I dropped by SAP's sales kick-off meeting in Las Vegas two weeks ago week. I decided not to come for the whole event, but rather to drop in for a day. I talked to other SAP partners, SAP executives and analysts. Here are the themes.
It's cloudy outside
SAP has made a clear announcement that it is a "cloud first" company. However, the revenue from this primarily comes from SAP's acquisitions of Success Factors for HR and Ariba for Procurement and there isn't so much evidence that there is so much revenue from other lines of business yet. The undertones of SAP's CEO Bill McDermott suggest that more M&A is in the works, and this wouldn't surprise me.
SAP has a tough battle here, because the growth in cloud has been caused almost entirely by acquisition, which means that either SAP has to start selling much more to show continued growth, or they have to continue to acquire their way to growth. I suspect that in 2014, SAP will use the M&A policy to acquire growth as a short-term solution whilst they convert the sales-force to a "cloud-first".
But cloud is the focus for the sales force, and good cloud people have generally been promoted to leadership roles. I talked to one Sales VP about a solution I am building. Question 1: Is it Cloud? Question 2: Is it HANA?
So it's Cloud First, HANA Second.

■ Given records ■
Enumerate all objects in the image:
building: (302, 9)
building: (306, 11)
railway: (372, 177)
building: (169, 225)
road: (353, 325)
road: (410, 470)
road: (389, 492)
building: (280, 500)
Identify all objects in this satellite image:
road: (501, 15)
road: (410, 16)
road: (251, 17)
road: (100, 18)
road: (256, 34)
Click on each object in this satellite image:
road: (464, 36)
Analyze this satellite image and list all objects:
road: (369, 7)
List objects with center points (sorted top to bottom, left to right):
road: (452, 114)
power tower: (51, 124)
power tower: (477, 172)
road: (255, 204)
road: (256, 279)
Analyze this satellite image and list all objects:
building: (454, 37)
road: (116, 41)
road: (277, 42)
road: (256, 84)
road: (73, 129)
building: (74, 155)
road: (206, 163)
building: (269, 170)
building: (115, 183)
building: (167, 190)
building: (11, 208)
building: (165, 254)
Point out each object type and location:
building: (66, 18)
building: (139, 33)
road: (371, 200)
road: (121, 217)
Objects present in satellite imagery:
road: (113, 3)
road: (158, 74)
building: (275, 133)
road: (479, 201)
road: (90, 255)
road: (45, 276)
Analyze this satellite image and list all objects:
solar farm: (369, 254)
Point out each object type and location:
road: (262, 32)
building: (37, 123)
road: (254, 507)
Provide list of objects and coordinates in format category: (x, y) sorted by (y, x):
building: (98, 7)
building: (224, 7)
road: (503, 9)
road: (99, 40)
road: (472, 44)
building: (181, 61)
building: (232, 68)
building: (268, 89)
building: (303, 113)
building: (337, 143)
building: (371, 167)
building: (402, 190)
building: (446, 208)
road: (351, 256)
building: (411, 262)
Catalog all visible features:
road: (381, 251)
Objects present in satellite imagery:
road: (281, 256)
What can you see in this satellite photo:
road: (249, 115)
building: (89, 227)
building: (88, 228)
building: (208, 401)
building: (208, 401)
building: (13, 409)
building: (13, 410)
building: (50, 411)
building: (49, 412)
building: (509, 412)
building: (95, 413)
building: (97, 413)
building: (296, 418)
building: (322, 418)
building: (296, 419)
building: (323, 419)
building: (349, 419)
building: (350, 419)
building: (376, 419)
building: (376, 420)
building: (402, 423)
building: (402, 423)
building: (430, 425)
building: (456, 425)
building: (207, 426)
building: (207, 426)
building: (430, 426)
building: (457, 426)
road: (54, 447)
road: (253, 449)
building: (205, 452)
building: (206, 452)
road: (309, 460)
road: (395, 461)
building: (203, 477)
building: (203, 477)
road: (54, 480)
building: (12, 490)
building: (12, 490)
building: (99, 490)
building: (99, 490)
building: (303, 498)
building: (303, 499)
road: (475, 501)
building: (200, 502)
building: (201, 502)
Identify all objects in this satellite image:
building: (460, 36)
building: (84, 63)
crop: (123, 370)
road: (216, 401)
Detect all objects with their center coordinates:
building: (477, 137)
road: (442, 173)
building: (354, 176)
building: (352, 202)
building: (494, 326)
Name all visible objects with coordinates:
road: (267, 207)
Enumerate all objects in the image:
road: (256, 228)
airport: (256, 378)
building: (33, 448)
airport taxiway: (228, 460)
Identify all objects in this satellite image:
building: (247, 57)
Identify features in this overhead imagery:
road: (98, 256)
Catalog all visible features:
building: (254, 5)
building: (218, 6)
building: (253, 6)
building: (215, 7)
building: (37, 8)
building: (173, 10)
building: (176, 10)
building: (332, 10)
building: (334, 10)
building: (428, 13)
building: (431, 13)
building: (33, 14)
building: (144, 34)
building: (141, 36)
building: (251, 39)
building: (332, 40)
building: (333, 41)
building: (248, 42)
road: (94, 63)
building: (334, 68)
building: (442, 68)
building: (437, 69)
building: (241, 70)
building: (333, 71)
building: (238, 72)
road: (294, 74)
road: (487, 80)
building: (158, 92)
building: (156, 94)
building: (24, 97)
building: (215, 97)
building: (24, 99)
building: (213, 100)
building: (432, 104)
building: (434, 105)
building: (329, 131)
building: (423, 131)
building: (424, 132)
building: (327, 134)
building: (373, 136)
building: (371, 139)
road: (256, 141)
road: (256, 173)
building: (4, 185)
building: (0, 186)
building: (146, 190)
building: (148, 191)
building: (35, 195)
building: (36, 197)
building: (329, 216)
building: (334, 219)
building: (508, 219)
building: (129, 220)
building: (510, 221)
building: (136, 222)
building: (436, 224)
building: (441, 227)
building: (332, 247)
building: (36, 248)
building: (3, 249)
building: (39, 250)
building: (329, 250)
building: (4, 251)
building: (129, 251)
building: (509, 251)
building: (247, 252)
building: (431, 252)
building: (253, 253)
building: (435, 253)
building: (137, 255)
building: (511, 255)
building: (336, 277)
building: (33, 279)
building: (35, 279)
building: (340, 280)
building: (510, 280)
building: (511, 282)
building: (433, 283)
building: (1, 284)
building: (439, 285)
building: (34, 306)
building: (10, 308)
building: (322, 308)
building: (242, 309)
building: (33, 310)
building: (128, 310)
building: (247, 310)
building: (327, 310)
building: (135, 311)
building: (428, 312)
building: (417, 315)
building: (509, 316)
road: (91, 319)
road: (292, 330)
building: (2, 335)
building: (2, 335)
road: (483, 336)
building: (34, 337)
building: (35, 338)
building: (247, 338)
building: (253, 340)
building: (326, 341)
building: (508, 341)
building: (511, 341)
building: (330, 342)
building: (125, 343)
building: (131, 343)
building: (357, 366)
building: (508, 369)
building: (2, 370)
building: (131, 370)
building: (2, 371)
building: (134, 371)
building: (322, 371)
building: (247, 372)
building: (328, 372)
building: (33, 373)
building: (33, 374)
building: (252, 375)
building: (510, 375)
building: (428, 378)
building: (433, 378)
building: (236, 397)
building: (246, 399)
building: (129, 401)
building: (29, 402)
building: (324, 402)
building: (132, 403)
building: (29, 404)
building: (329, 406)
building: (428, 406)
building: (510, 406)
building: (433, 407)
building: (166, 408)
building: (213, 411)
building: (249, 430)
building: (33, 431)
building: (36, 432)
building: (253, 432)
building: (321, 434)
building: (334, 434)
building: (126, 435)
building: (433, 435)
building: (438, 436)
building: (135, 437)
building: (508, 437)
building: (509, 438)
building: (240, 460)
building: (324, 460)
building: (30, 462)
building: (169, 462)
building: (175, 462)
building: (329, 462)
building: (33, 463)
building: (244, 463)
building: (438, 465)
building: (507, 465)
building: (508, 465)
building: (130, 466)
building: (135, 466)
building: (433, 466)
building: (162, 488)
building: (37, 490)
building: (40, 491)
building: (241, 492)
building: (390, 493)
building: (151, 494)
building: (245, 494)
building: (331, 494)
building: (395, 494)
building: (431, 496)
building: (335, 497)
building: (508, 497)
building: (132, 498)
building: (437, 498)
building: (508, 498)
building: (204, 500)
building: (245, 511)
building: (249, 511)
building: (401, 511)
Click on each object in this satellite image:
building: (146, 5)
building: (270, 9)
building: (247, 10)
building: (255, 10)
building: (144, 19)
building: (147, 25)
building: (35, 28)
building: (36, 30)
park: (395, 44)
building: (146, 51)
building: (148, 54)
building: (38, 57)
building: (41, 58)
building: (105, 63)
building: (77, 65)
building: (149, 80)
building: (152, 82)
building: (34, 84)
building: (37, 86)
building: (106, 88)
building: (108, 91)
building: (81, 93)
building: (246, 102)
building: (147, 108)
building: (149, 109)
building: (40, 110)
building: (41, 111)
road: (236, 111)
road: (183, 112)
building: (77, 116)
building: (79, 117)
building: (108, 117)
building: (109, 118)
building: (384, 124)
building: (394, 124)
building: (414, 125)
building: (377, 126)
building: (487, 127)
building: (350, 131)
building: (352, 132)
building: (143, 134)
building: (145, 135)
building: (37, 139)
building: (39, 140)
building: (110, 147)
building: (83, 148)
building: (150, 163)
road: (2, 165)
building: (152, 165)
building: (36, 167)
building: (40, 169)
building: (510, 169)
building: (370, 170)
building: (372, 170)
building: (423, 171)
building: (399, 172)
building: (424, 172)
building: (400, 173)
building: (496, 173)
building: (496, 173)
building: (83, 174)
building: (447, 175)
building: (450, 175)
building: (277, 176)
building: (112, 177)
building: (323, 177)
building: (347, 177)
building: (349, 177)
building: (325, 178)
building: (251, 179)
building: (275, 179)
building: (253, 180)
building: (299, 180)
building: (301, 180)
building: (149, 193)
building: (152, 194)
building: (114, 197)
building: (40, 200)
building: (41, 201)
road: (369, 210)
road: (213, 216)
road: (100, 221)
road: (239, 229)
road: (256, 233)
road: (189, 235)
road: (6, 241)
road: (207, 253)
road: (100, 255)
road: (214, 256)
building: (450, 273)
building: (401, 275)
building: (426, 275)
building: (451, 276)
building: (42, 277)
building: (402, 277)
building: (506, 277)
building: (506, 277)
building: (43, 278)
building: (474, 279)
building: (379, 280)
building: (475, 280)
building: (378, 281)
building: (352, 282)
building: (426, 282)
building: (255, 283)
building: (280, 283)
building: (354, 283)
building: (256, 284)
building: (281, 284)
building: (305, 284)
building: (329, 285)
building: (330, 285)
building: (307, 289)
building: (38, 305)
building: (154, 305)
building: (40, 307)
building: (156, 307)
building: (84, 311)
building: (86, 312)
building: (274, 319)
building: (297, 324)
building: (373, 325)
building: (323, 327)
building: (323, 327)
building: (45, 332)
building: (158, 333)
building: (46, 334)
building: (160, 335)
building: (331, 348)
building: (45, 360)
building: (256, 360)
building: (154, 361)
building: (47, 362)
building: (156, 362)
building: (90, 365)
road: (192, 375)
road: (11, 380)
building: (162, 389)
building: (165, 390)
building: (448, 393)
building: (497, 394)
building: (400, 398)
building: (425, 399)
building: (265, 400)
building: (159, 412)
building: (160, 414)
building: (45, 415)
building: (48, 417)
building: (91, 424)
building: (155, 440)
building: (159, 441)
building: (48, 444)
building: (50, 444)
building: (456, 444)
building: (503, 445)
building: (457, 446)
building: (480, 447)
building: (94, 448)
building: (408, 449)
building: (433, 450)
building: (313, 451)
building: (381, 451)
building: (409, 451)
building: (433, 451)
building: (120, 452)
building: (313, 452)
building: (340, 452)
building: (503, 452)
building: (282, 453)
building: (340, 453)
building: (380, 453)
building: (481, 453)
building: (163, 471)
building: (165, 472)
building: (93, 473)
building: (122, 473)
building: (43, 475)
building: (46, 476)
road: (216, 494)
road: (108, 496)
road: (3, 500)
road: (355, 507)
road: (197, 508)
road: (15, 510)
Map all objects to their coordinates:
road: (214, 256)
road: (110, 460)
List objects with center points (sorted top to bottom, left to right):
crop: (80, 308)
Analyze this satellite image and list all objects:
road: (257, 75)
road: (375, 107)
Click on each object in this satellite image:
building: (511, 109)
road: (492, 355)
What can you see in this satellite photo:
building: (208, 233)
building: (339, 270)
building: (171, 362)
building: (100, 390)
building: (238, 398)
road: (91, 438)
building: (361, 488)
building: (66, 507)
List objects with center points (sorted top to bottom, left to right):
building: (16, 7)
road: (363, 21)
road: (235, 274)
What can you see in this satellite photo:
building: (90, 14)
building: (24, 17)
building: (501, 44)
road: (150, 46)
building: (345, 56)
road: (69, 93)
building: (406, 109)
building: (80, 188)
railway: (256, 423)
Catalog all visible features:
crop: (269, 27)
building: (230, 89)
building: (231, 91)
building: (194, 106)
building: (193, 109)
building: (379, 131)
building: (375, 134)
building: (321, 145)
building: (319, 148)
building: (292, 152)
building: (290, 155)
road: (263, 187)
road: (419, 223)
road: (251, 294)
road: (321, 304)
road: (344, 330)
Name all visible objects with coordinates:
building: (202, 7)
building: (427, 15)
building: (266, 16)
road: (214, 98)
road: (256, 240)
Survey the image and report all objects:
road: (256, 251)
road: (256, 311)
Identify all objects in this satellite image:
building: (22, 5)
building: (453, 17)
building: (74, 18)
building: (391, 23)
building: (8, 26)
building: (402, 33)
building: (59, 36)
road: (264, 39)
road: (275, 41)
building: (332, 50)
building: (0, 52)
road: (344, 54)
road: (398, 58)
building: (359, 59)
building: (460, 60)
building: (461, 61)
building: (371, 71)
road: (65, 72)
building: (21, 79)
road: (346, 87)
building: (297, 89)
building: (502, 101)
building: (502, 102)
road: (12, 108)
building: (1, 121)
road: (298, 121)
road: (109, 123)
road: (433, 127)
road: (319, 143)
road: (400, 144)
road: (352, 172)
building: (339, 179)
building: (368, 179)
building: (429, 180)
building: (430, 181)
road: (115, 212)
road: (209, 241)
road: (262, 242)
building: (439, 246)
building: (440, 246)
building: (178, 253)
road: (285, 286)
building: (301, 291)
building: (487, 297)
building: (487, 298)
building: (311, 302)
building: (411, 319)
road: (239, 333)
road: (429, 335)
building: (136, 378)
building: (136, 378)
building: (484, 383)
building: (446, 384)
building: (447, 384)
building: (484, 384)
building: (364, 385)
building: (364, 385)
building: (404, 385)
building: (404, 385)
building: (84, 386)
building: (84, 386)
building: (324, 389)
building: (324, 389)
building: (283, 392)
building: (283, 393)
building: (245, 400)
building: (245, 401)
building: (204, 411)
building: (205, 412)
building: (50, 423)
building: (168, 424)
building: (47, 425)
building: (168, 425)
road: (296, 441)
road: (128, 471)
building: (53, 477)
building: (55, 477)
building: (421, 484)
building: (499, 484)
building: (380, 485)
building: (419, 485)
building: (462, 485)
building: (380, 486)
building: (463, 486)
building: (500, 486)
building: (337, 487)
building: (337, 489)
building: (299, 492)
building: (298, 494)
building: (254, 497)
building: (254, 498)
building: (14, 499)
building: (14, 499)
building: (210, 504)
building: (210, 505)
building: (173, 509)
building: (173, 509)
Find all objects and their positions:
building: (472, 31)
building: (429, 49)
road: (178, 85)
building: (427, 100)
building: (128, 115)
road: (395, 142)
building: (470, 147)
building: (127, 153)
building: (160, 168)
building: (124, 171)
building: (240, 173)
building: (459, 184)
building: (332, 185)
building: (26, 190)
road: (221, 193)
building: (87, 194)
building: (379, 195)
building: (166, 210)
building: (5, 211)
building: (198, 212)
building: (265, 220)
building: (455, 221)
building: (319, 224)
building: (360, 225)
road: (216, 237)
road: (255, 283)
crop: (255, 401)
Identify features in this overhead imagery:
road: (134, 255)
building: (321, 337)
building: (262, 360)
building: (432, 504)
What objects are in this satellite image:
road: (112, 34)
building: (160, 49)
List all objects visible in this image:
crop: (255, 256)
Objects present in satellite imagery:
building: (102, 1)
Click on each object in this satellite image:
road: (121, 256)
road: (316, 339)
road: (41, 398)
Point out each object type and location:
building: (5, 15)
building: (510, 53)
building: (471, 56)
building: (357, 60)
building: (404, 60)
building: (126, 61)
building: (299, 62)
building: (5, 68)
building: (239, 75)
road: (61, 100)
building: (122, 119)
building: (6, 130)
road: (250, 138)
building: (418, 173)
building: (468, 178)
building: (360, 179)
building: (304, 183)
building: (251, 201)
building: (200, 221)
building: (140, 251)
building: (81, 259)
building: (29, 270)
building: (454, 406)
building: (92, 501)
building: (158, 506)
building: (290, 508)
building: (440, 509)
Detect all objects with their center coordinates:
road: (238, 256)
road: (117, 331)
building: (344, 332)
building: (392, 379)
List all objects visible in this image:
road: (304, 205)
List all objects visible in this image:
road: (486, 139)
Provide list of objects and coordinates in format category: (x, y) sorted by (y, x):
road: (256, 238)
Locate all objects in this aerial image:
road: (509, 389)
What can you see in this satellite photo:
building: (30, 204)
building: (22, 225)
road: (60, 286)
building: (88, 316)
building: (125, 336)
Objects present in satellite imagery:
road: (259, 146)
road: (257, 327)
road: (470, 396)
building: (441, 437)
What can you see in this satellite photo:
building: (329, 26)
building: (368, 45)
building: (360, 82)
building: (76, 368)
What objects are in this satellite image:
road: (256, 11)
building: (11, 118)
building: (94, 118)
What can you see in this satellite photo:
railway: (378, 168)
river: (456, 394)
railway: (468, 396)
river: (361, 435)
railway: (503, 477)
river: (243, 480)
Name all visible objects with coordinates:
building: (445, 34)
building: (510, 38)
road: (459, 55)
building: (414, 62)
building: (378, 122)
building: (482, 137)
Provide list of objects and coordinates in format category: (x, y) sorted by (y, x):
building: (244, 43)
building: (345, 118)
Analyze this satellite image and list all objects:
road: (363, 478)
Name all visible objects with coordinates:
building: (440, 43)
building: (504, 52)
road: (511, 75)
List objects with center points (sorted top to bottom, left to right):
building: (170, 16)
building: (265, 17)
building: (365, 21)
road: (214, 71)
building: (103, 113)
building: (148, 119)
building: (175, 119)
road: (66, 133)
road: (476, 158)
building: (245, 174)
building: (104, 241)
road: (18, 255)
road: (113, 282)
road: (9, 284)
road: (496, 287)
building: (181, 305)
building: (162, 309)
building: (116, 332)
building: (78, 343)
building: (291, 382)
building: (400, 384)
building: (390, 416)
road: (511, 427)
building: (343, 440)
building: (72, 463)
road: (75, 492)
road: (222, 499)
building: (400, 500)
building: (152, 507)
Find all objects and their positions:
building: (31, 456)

■ Instructions to follow ■
Swap "Procurement" for "Purchasing" and write out the SAP sales kick-off text between "It's cloudy outside" and "wouldn't surprise me.", inclusive. The lines above have nothing to do with the SAP sales kick-off text.

■ Complete output ■
It's cloudy outside
SAP has made a clear announcement that it is a "cloud first" company. However, the revenue from this primarily comes from SAP's acquisitions of Success Factors for HR and Ariba for Purchasing and there isn't so much evidence that there is so much revenue from other lines of business yet. The undertones of SAP's CEO Bill McDermott suggest that more M&A is in the works, and this wouldn't surprise me.